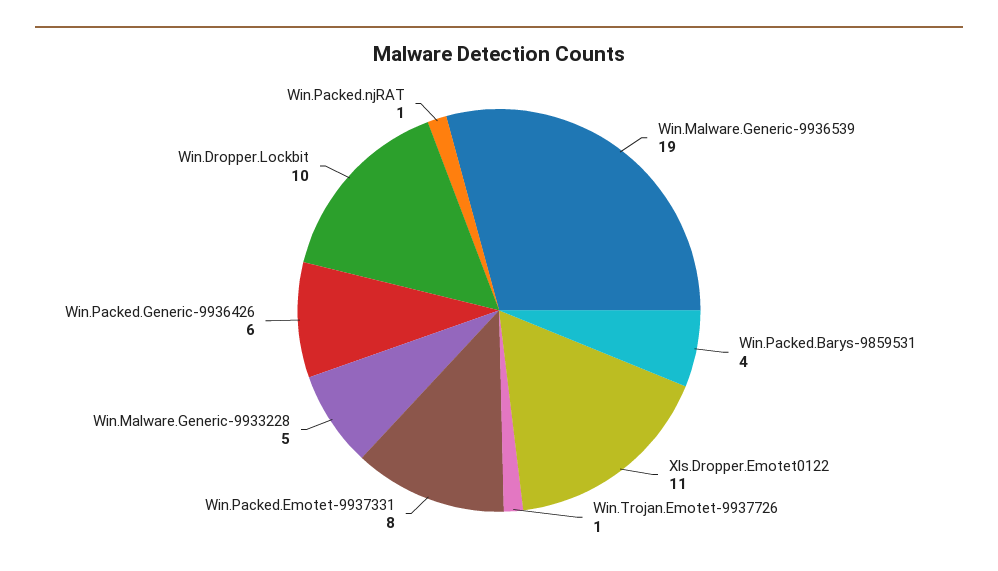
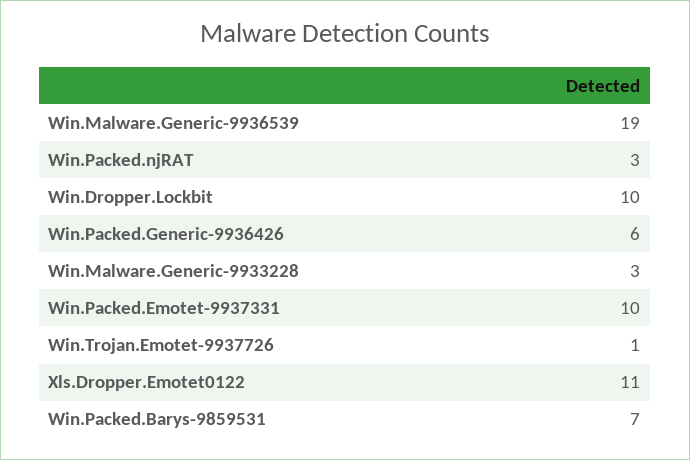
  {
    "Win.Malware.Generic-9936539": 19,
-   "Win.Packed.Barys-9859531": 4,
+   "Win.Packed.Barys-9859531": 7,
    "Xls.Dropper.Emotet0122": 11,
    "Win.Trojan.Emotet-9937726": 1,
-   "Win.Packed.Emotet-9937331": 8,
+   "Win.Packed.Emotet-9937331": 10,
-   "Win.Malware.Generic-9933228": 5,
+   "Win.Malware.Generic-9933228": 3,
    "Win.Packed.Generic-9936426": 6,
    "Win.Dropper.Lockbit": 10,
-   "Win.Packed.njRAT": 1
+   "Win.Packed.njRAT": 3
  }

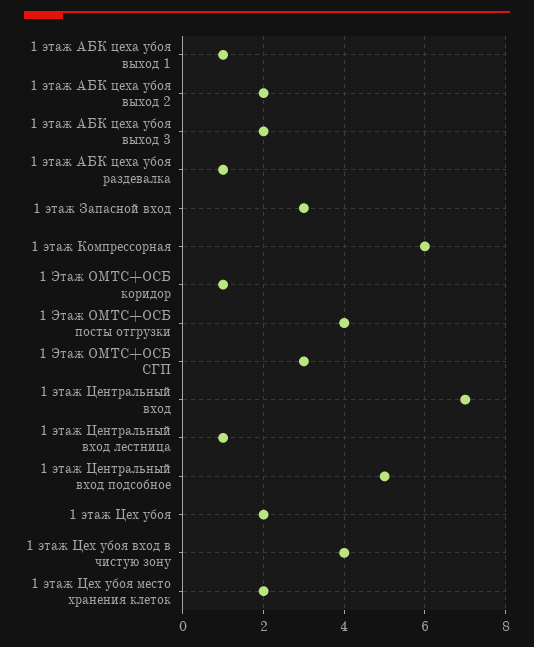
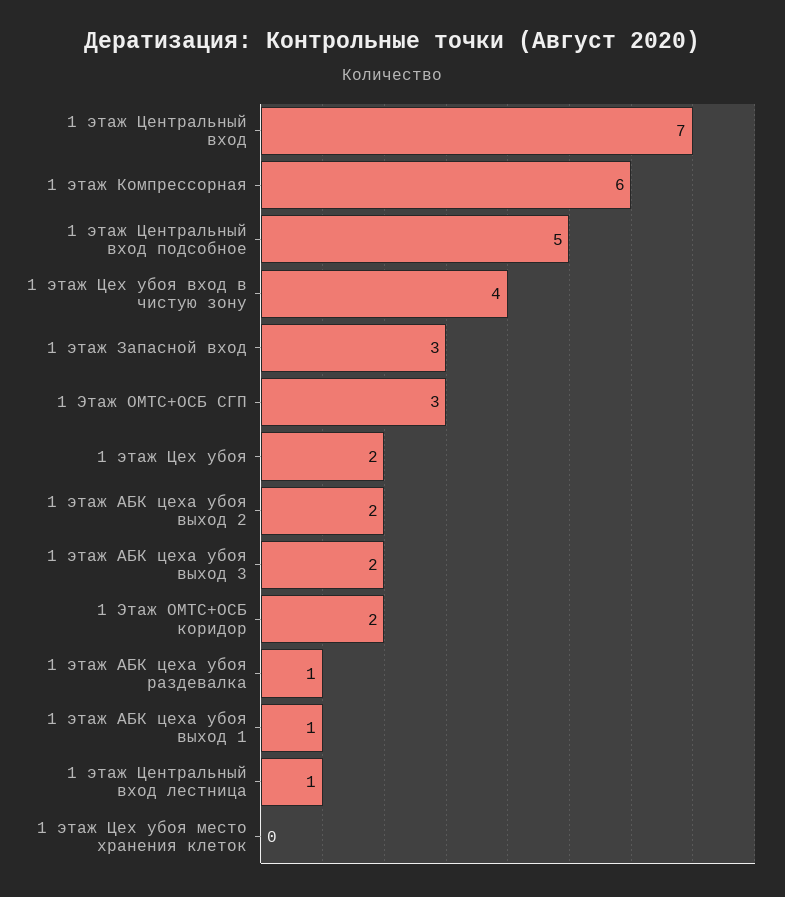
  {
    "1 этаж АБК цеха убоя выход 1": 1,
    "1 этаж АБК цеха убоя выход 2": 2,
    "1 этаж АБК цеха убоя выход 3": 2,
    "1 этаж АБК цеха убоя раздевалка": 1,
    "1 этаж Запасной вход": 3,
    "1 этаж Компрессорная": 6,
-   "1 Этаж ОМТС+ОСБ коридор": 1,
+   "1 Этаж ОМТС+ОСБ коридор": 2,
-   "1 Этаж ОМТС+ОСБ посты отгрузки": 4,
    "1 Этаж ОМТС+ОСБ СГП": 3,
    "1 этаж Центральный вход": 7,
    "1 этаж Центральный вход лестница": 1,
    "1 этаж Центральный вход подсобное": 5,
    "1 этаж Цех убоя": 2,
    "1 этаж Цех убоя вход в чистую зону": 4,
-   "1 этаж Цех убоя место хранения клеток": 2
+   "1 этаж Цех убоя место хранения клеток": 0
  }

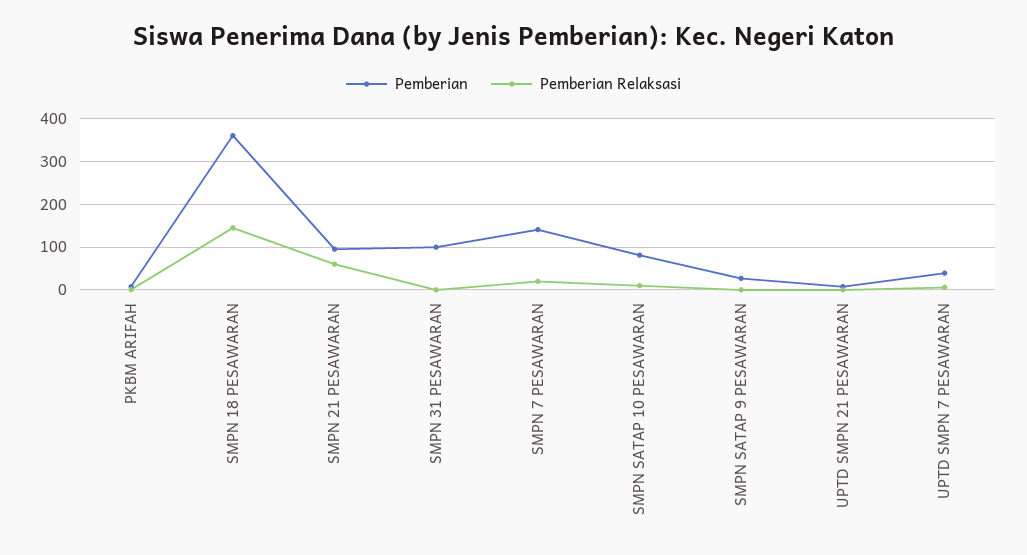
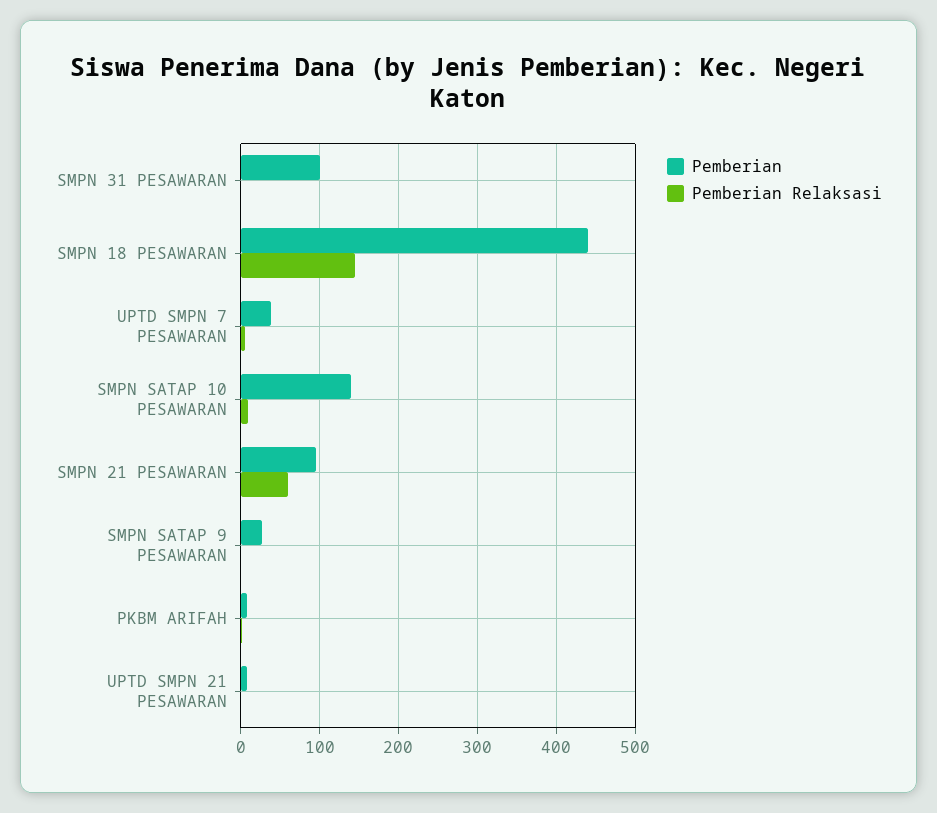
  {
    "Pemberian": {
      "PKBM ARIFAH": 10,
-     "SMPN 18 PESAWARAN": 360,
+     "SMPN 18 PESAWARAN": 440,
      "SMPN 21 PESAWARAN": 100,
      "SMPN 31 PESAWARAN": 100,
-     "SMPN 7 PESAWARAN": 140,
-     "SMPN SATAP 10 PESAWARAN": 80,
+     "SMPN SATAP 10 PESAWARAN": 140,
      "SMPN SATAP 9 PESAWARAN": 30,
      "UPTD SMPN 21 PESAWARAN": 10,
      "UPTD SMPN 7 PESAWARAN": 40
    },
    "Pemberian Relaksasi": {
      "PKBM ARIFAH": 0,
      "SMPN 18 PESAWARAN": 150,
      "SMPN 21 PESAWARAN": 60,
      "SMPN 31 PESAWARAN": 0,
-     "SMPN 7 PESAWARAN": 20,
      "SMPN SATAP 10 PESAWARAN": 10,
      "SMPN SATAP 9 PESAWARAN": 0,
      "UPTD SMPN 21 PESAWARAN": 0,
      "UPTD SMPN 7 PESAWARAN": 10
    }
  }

········

* _TASK ITEM_:
If a line in the records holds the string "цеха", count it, and give only the total.

* _WRITTEN REPLY_:
4